What to produce :: Word for word, write the lines below out again, with no pictures.
****************
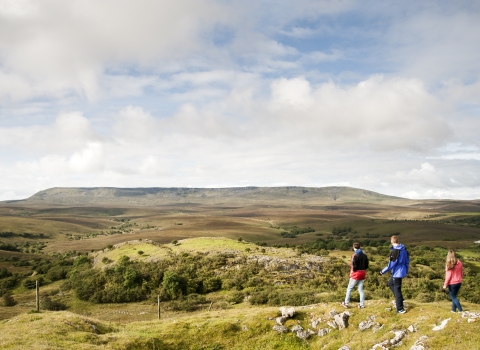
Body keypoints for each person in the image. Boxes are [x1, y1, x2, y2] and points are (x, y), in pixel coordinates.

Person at [379, 235, 409, 314]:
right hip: (402, 271)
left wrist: (382, 271)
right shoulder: (404, 249)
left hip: (397, 273)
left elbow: (390, 265)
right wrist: (406, 270)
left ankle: (400, 309)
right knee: (390, 283)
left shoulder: (395, 251)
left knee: (397, 289)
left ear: (392, 242)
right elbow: (407, 261)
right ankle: (400, 299)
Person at [341, 242, 369, 308]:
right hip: (363, 273)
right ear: (360, 247)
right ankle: (362, 305)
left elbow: (354, 266)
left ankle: (346, 303)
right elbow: (367, 266)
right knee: (361, 290)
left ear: (353, 247)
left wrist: (352, 272)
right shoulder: (365, 255)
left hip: (356, 274)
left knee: (349, 288)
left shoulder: (355, 255)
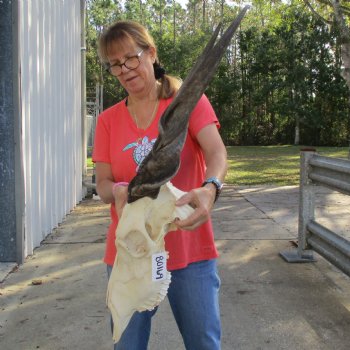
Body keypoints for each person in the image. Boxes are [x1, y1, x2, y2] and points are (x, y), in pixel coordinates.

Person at [92, 20, 227, 350]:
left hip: (189, 251)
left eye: (131, 58)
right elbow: (103, 184)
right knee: (127, 346)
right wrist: (118, 191)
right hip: (131, 252)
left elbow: (217, 152)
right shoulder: (108, 120)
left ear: (151, 53)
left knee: (204, 343)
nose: (124, 69)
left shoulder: (187, 102)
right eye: (115, 64)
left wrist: (211, 188)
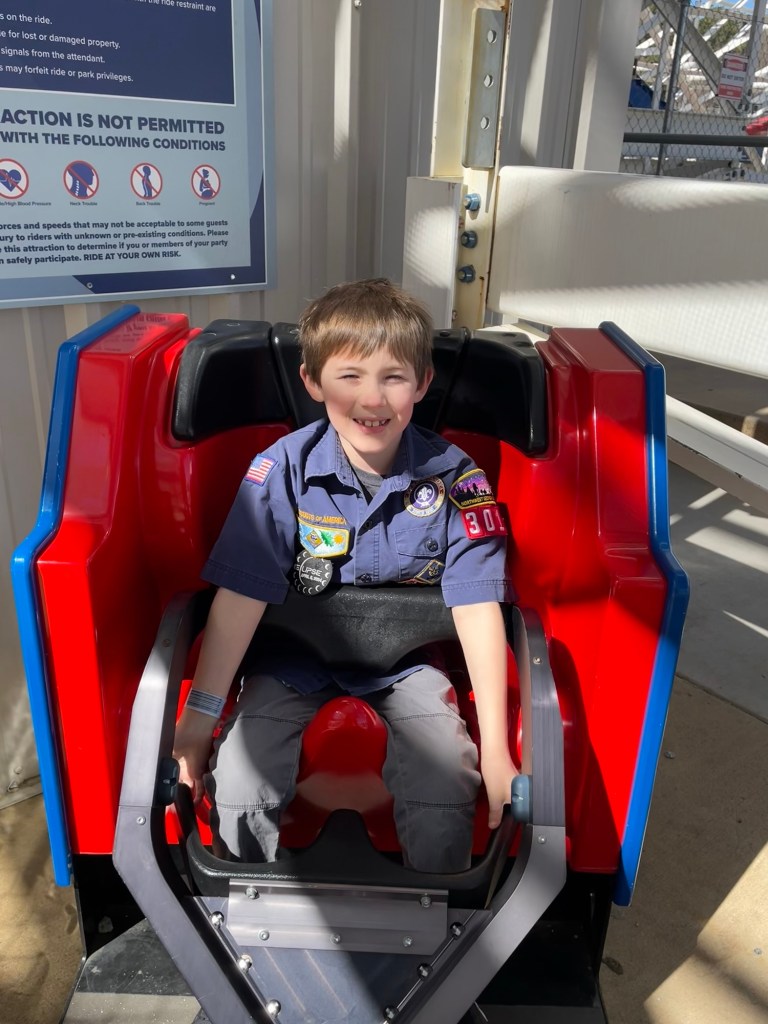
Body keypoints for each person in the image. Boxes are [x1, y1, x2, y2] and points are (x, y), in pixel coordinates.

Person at [173, 278, 517, 873]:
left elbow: (477, 606)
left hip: (407, 668)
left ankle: (436, 912)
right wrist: (198, 720)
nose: (373, 399)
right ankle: (245, 902)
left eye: (393, 377)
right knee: (237, 782)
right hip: (289, 666)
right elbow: (239, 598)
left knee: (446, 781)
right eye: (350, 376)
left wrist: (497, 756)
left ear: (423, 384)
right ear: (312, 382)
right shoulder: (280, 471)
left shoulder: (456, 478)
****************
Result of the exercise ::
Body keypoints for each person in the image. Boxes are [x1, y1, x2, y2] and points are (x, y), in pixel coordinates.

Person at [379, 235, 409, 314]:
right hip: (402, 271)
left wrist: (382, 271)
right shoulder: (404, 249)
left hip: (397, 273)
left elbow: (390, 265)
right wrist: (406, 270)
left ankle: (400, 309)
right knee: (390, 283)
left shoulder: (395, 251)
left knee: (397, 289)
left ear: (392, 242)
right elbow: (407, 261)
right ankle: (400, 299)
Person at [341, 242, 369, 308]:
right hip: (363, 273)
right ear: (360, 247)
right ankle: (362, 305)
left elbow: (354, 266)
left ankle: (346, 303)
right elbow: (367, 266)
right knee: (361, 290)
left ear: (353, 247)
left wrist: (352, 272)
right shoulder: (365, 255)
left hip: (356, 274)
left knee: (349, 288)
left shoulder: (355, 255)
Body keypoints for each person in the image. Boxes are [x1, y1, x2, y2] and points are (x, y), in pixel coordinates.

Person at [92, 20, 227, 350]:
left hip: (189, 251)
left eye: (131, 58)
right elbow: (103, 184)
right knee: (127, 346)
right wrist: (118, 191)
right hip: (131, 252)
left elbow: (217, 152)
right shoulder: (108, 120)
left ear: (151, 53)
left knee: (204, 343)
nose: (124, 69)
left shoulder: (187, 102)
right eye: (115, 64)
left wrist: (211, 188)
Body keypoints for each person in the image. Boxes are [x1, y1, x2, y2] and points are (x, y), in pixel coordinates.

Person at [173, 278, 517, 873]:
left elbow: (477, 606)
left hip: (407, 668)
left ankle: (436, 912)
right wrist: (198, 720)
nose: (373, 399)
right ankle: (245, 902)
left eye: (393, 377)
right knee: (237, 782)
right hip: (289, 666)
right elbow: (239, 598)
left knee: (446, 781)
right eye: (350, 376)
left wrist: (497, 756)
left ear: (423, 384)
right ear: (312, 382)
right shoulder: (280, 471)
left shoulder: (456, 478)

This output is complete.